FRAGMENTO DEL TEXTO —
↓↓↓
Así lo hicieron. El maestresala probó el agua convertida en vino sin
saber de dónde había salido. Entonces llamó aparte al novio y le dijo:
—Todos sirven primero el mejor vino, y cuando los invitados ya han
bebido mucho, entonces sirven el más barato; pero tú has guardado
el mejor vino hasta ahora. (Juan 2: 10 NVI)
¡Qué sorpresa para el joven esposo, que ignoraba el problema! ¡Qué
sorpresa para los que habían presenciado el milagro! Cuando la fiesta
iba a terminar en desastre por falta de vino, Jesús aporta vino de
sobra, y la fiesta es un éxito.
¡Qué sorpresa para sus discípulos, la primera acción pública del maestro, el primer milagro, es bendecir a una pareja, hacer un
gran prodigio en favor de la familia!
El tercer secreto lo revela el maestro cuando dice:
—Servid ahora mismo.
Jesús sabe que todos necesitamos más amor del que merecemos.
Si queremos hacer felices a los nuestros, no esperemos a que los
vasos de sus expectativas se vacíen y sufran sed. Hay que servirles
de inmediato, sin demora, ya.
↑↑↑
REGISTROS PROPORCIONADOS —
↓↓↓
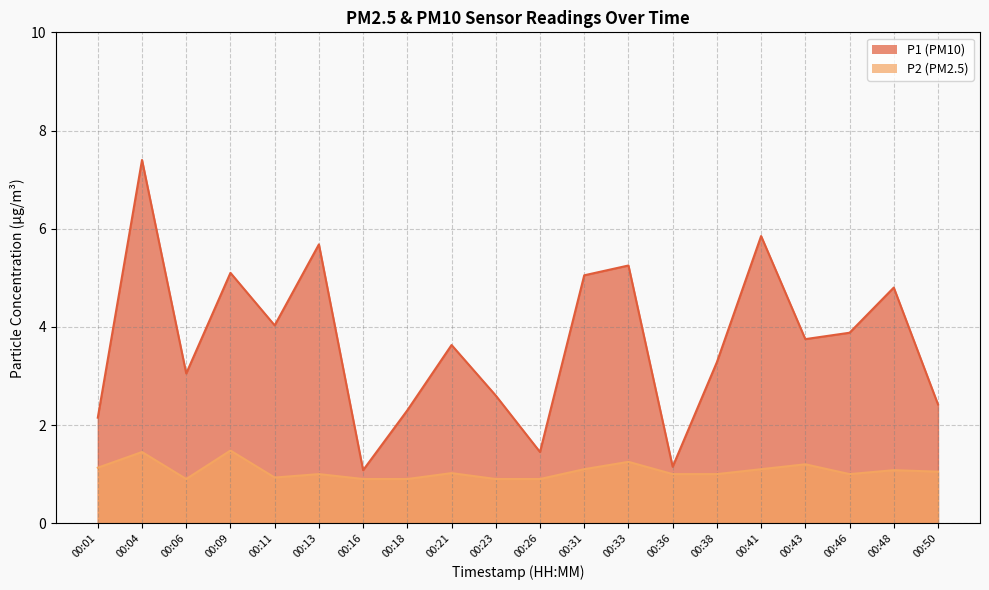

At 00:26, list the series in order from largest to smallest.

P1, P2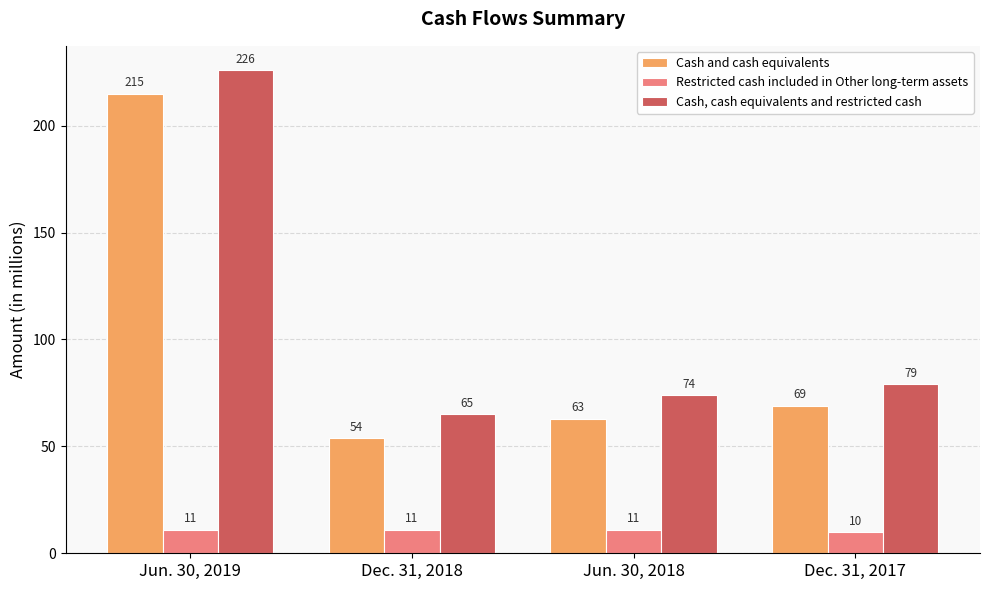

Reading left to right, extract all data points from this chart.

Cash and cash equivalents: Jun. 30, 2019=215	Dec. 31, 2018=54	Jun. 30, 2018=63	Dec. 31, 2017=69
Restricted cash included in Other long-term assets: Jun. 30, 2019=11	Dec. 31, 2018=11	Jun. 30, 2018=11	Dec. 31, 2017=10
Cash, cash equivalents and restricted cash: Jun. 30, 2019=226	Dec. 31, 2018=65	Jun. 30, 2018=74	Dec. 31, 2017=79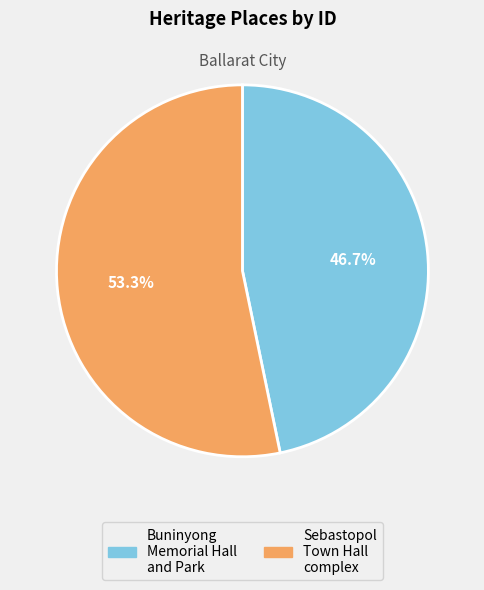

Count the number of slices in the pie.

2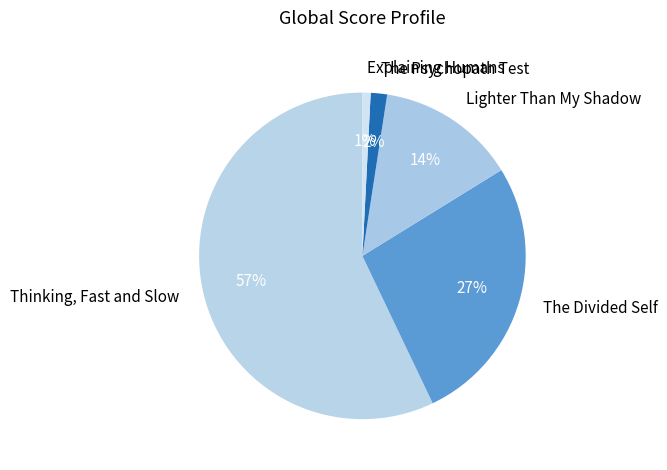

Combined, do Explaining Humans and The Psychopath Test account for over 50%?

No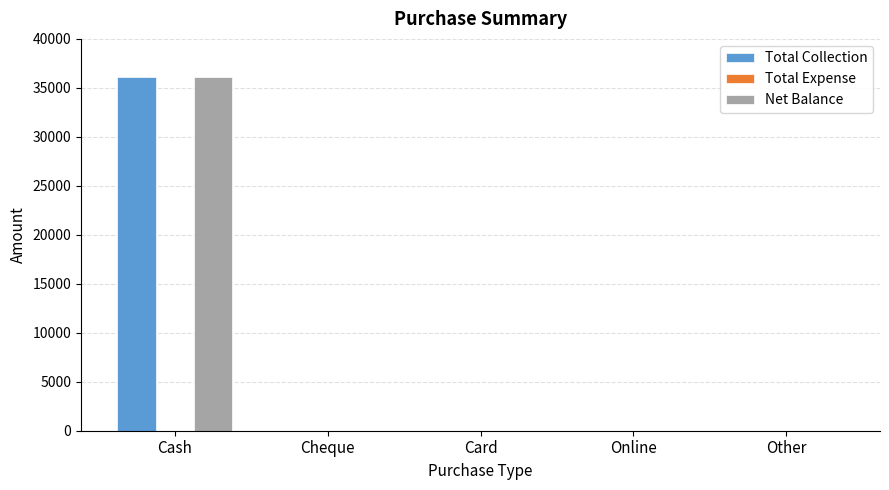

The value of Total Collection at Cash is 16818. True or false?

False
↑↑↑
↓↓↓
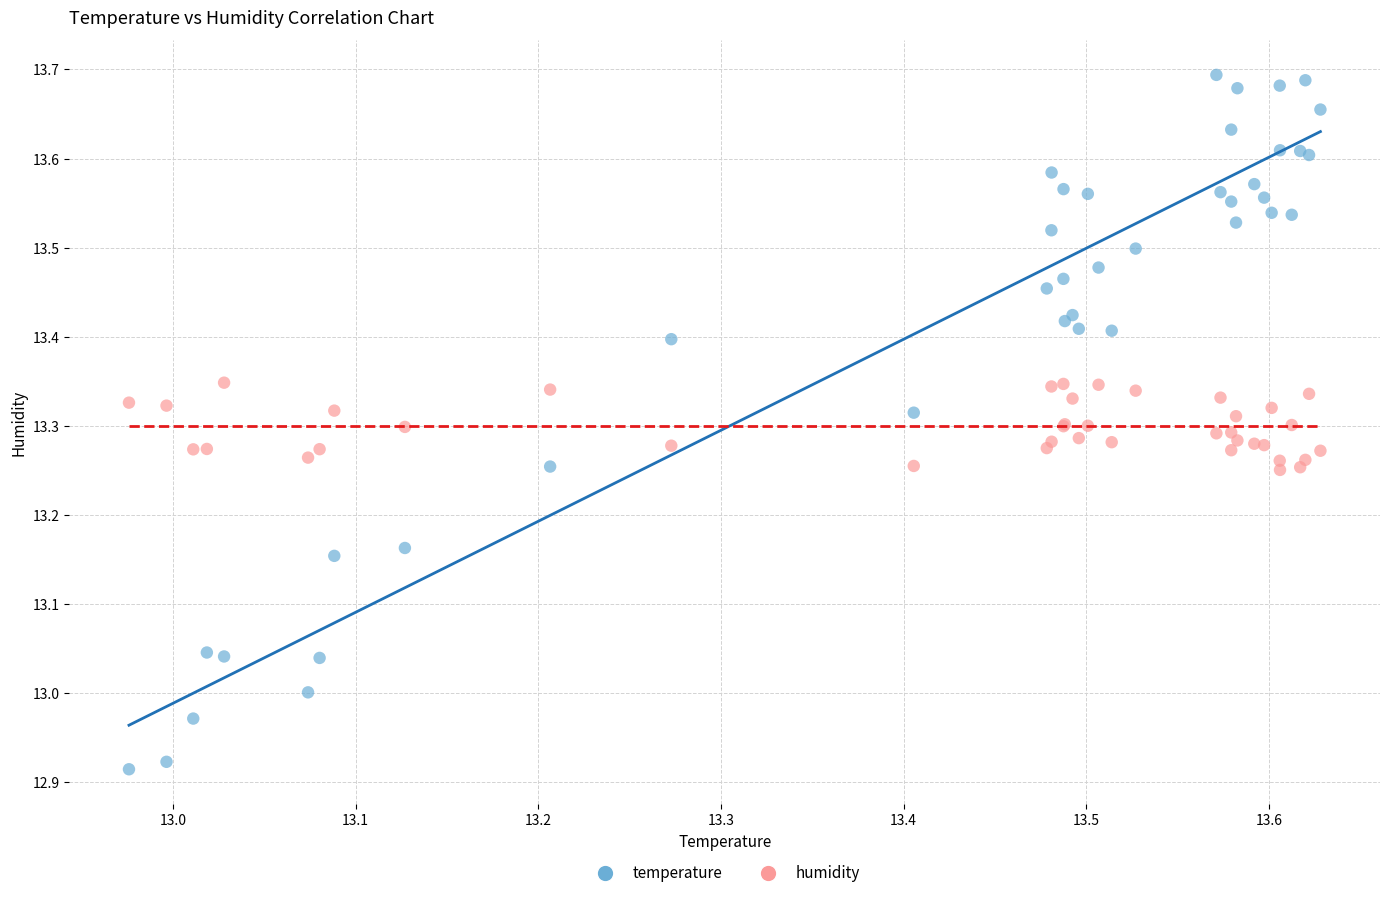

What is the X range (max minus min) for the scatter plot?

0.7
↑↑↑
↓↓↓
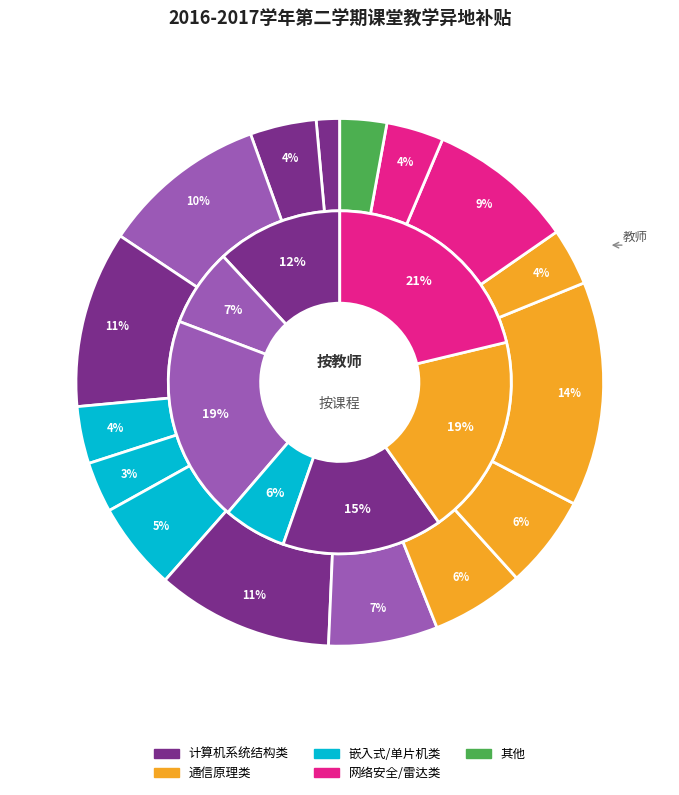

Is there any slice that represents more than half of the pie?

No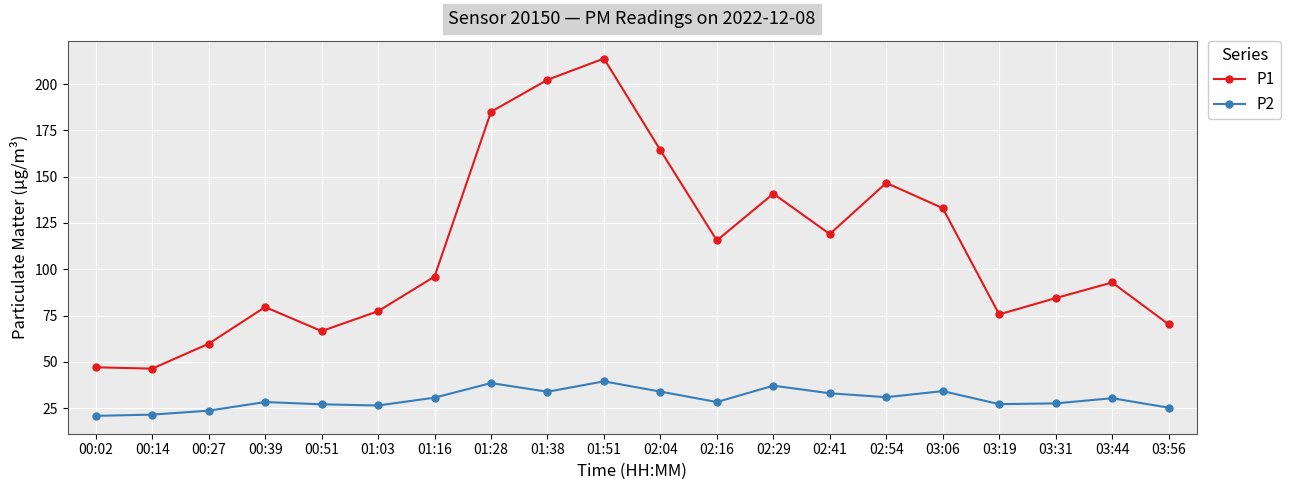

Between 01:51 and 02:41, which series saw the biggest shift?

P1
↑↑↑
EJERCICIOS —
• A. Contesta estas preguntas sobre el fragmento:
(i) ¿Quién probó el agua convertida en vino?
(ii) ¿Qué palabras dice el maestro al revelar el tercer secreto?
(iii) ¿Cuál fue la primera acción pública del maestro?
• B. Vuelve a escribir el fragmento desde "Así lo hicieron." hasta "de la familia!", incluido este último, y pon "mayordomo" en lugar de "maestresala".
Los registros no tienen nada que ver con esto.

EJERCICIO RESUELTO —
• A.
(i) El maestresala.
(ii) "Servid ahora mismo".
(iii) Bendecir a una pareja, hacer un gran prodigio en favor de la familia.

• B.
Así lo hicieron. El mayordomo probó el agua convertida en vino sin
saber de dónde había salido. Entonces llamó aparte al novio y le dijo:
—Todos sirven primero el mejor vino, y cuando los invitados ya han
bebido mucho, entonces sirven el más barato; pero tú has guardado
el mejor vino hasta ahora. (Juan 2: 10 NVI)
¡Qué sorpresa para el joven esposo, que ignoraba el problema! ¡Qué
sorpresa para los que habían presenciado el milagro! Cuando la fiesta
iba a terminar en desastre por falta de vino, Jesús aporta vino de
sobra, y la fiesta es un éxito.
¡Qué sorpresa para sus discípulos, la primera acción pública del maestro, el primer milagro, es bendecir a una pareja, hacer un
gran prodigio en favor de la familia!